What about disclaimers in tiny print in handbooks and stuff like that?  What if they decide to shut down the law school?  Do we have any recourse?

 

The law school catalog can say all sorts of wonderful things, then at the end they can say that it’s all subject to change.

 

McDonald v. Mobil Coal Producing, Inc.

 

In employment cases in Wyoming, the court thinks that a disclaimer in an employment manual or employee handbook must be conspicuous.  Not every court would agree with that.

 

The only real decision in this case is that there’s no summary judgment for the employer.  It seems clear that the disclaimer in the welcome note is not conspicuous.  However, McDonald signed something that’s a lot clearer on the application.  If that notice is immediately above the signature line he’s going to sign, it might well be conspicuous.

 

“Conspicuous”

 

But what does conspicuous mean?  According to UCC § 1-201, it says: “‘Conspicuous’, with reference to a term, means so written, displayed, or presented that a reasonable person against which it is to operate ought to have noticed it.”  It goes on to say:

 

Whether a term is "conspicuous" or not is a decision for the court.
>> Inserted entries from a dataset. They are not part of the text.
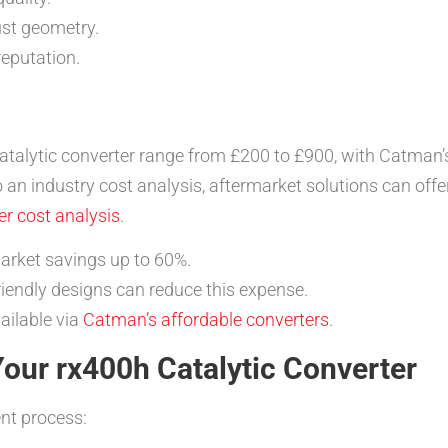
ust geometry.
reputation.
talytic converter range from £200 to £900, with Catman
o an industry cost analysis, aftermarket solutions can offe
r cost analysis
.
rket savings up to 60%.
endly designs can reduce this expense.
ailable via
Catman’s affordable converters
.
 Your rx400h Catalytic Converter
nt process: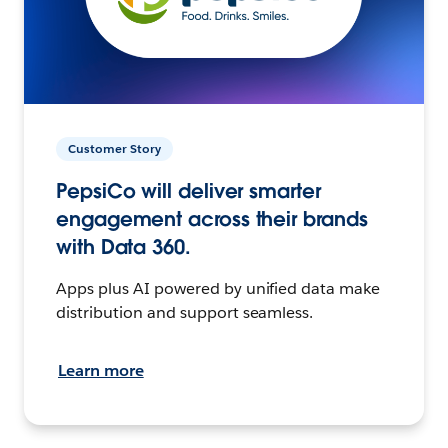
Customer Story
PepsiCo will deliver smarter
engagement across their brands
with Data 360.
Apps plus AI powered by unified data make
distribution and support seamless.
Learn more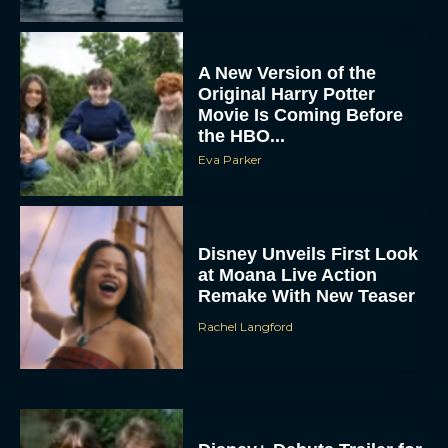
A New Version of the
Original Harry Potter
Movie Is Coming Before
the HBO...
Eva Parker
Disney Unveils First Look
at Moana Live Action
Remake With New Teaser
Rachel Langford
Disney+ Debuts Trailer for
the Restored and
Expanded The Beatles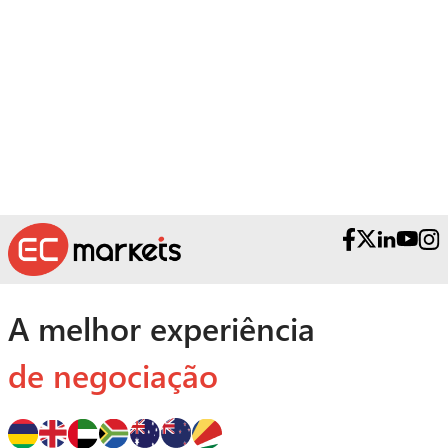
Necessita de ajuda?
Contacte as nossas Equipas Premiadas
de Apoio ao Cliente.
A melhor experiência
de negociação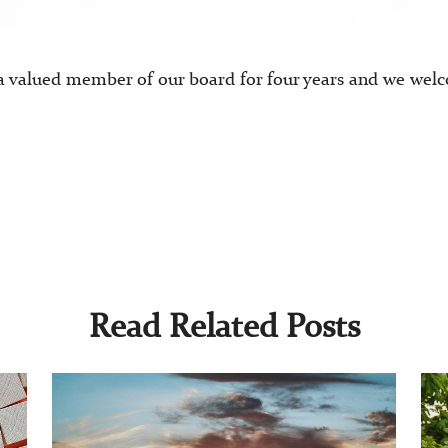
a valued member of our board for four years and we wel
Read Related Posts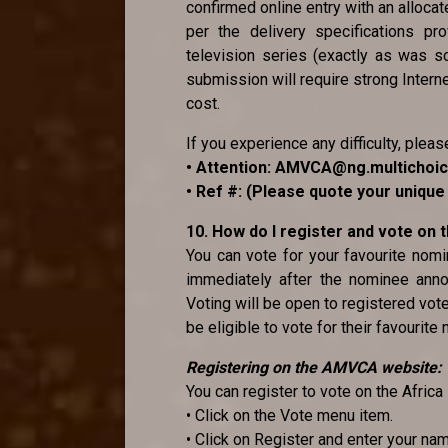
confirmed online entry with an alloca
per the delivery specifications pr
television series (exactly as was sc
submission will require strong Internet
cost.
If you experience any difficulty, pleas
• Attention: AMVCA@ng.multichoi
• Ref #: (Please quote your uniqu
10. How do I register and vote on
You can vote for your favourite no
immediately after the nominee anno
Voting will be open to registered vot
be eligible to vote for their favourite
Registering on the AMVCA website:
You can register to vote on the Afri
• Click on the Vote menu item.
• Click on Register and enter your na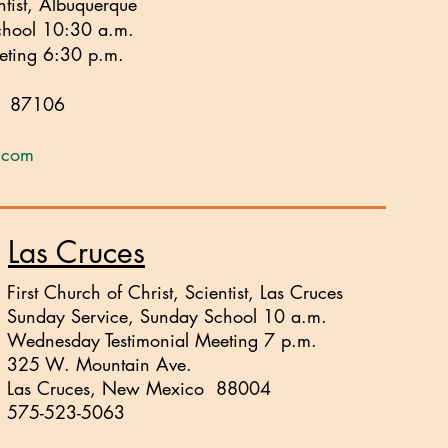
ntist, Albuquerque
chool 10:30 a.m.
eting 6:30 p.m.
o 87106
q.com
Las Cruces
First Church of Christ, Scientist, Las Cruces
Sunday Service, Sunday School 10 a.m.
Wednesday Testimonial Meeting 7 p.m.
325 W. Mountain Ave.
Las Cruces, New Mexico 88004
575-523-5063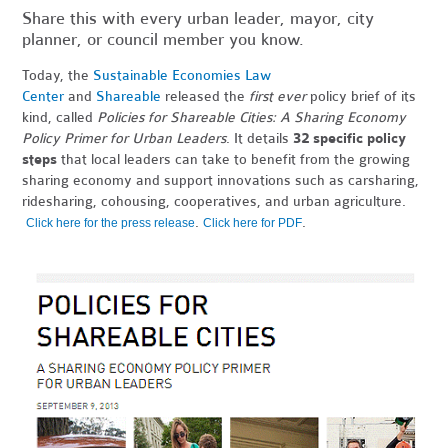
Share this with every urban leader, mayor, city
planner, or council member you know.
Today, the
Sustainable Economies Law
Center
and
Shareable
released the
first ever
policy brief of its
kind, called
Policies for Shareable Cities: A Sharing Economy
Policy Primer for Urban Leaders
. It details
32 specific policy
steps
that local leaders can take to benefit from the growing
sharing economy and support innovations such as carsharing,
ridesharing, cohousing, cooperatives, and urban agriculture.
.
.
Click here for the press release
Click here for PDF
Conspicuous terms include the following:

 

(A) a heading in capitals equal to or greater in size than the surrounding text, or in contrasting type, font, or color to the surrounding text of the same or lesser size; and

(B) language in the body of a record or display in larger type than the surrounding text, or in contrasting type, font, or color to the surrounding text of the same size, or set off from surrounding text of the same size by symbols or other marks that call attention to the language.

 

In a really big document, you might need to flag in particular ways that which you want to be conspicuous.  For example, a printed heading in capital letters is conspicuous.  If you use larger type or a different color within the body of text, that makes it conspicuous too.  So if you want something to be conspicuous, make it obvious.

 

The Wyoming Supreme Court cites a guideline that the New Jersey Supreme Court came up with.  All you have to do is include in a very prominent place in the document a statement that says that there is no promise contained in the manual and everything can be changed.

 

From a political perspective, your HR department might not like making something conspicuous that is unpleasant.  Ohio State, in the bulletin, want to show you what a wonderful place the school is and they hide the disclaimer in the back.  Could you sue Ohio State if they cut the curriculum and made it worse?  Probably not, because as college graduates who are experienced with institutions of higher learning, we know these institutions will do things that disappoint us.

 

You might have a case if Ohio State said they were going to shut down the law school in the middle of the year.

 

Why did McDonald come out one way while Keri came out the other way?

 

Back to Class Notes



[1] “That’s just a historical footnote.  It will be on the exam.  Otherwise, you don’t have to worry about it.”

[2] You know what I mean.

[3] Clovis says we can go ahead and read “may” as “does”.